| WHAT TO WORK ON |
Rewrite all of the data, substituting "vernacular name" for each occurrence of "common name" and leaving everything else unchanged.

| LISTED RECORDS |
┄┄┄┄┄┄┄┄┄┄

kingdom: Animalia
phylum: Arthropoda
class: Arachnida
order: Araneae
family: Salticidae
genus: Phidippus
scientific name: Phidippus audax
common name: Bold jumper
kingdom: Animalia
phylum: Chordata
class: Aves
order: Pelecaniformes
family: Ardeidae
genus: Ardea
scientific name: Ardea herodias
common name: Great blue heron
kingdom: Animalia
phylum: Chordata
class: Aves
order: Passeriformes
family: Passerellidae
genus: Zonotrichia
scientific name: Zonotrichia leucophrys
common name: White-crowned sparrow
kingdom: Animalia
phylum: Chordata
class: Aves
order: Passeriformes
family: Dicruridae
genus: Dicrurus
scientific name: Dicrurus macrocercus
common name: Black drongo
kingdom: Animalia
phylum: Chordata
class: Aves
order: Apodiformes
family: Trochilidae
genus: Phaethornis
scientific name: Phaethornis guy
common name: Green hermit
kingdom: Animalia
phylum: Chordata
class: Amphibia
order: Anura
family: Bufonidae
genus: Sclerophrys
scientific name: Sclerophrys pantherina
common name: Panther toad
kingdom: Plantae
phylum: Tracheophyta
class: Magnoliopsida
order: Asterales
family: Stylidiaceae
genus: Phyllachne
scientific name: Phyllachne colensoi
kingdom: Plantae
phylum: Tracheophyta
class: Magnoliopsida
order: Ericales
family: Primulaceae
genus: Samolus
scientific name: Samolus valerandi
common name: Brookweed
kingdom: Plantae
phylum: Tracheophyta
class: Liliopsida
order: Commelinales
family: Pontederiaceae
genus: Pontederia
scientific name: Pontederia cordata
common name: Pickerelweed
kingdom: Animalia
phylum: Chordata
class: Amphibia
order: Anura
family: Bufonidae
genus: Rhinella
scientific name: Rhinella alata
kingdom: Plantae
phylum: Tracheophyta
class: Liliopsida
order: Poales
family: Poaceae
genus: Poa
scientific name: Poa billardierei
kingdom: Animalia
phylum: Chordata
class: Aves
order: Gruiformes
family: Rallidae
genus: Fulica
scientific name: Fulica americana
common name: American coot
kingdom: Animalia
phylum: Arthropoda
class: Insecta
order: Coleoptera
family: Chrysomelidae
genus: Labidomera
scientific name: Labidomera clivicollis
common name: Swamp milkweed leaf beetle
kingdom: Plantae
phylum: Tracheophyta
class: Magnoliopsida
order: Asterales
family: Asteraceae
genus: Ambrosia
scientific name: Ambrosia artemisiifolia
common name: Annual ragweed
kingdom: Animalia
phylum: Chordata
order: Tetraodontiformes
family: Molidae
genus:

┄┄┄┄┄┄┄┄┄┄

| SOLUTION |
kingdom: Animalia
phylum: Arthropoda
class: Arachnida
order: Araneae
family: Salticidae
genus: Phidippus
scientific name: Phidippus audax
vernacular name: Bold jumper
kingdom: Animalia
phylum: Chordata
class: Aves
order: Pelecaniformes
family: Ardeidae
genus: Ardea
scientific name: Ardea herodias
vernacular name: Great blue heron
kingdom: Animalia
phylum: Chordata
class: Aves
order: Passeriformes
family: Passerellidae
genus: Zonotrichia
scientific name: Zonotrichia leucophrys
vernacular name: White-crowned sparrow
kingdom: Animalia
phylum: Chordata
class: Aves
order: Passeriformes
family: Dicruridae
genus: Dicrurus
scientific name: Dicrurus macrocercus
vernacular name: Black drongo
kingdom: Animalia
phylum: Chordata
class: Aves
order: Apodiformes
family: Trochilidae
genus: Phaethornis
scientific name: Phaethornis guy
vernacular name: Green hermit
kingdom: Animalia
phylum: Chordata
class: Amphibia
order: Anura
family: Bufonidae
genus: Sclerophrys
scientific name: Sclerophrys pantherina
vernacular name: Panther toad
kingdom: Plantae
phylum: Tracheophyta
class: Magnoliopsida
order: Asterales
family: Stylidiaceae
genus: Phyllachne
scientific name: Phyllachne colensoi
kingdom: Plantae
phylum: Tracheophyta
class: Magnoliopsida
order: Ericales
family: Primulaceae
genus: Samolus
scientific name: Samolus valerandi
vernacular name: Brookweed
kingdom: Plantae
phylum: Tracheophyta
class: Liliopsida
order: Commelinales
family: Pontederiaceae
genus: Pontederia
scientific name: Pontederia cordata
vernacular name: Pickerelweed
kingdom: Animalia
phylum: Chordata
class: Amphibia
order: Anura
family: Bufonidae
genus: Rhinella
scientific name: Rhinella alata
kingdom: Plantae
phylum: Tracheophyta
class: Liliopsida
order: Poales
family: Poaceae
genus: Poa
scientific name: Poa billardierei
kingdom: Animalia
phylum: Chordata
class: Aves
order: Gruiformes
family: Rallidae
genus: Fulica
scientific name: Fulica americana
vernacular name: American coot
kingdom: Animalia
phylum: Arthropoda
class: Insecta
order: Coleoptera
family: Chrysomelidae
genus: Labidomera
scientific name: Labidomera clivicollis
vernacular name: Swamp milkweed leaf beetle
kingdom: Plantae
phylum: Tracheophyta
class: Magnoliopsida
order: Asterales
family: Asteraceae
genus: Ambrosia
scientific name: Ambrosia artemisiifolia
vernacular name: Annual ragweed
kingdom: Animalia
phylum: Chordata
order: Tetraodontiformes
family: Molidae
genus:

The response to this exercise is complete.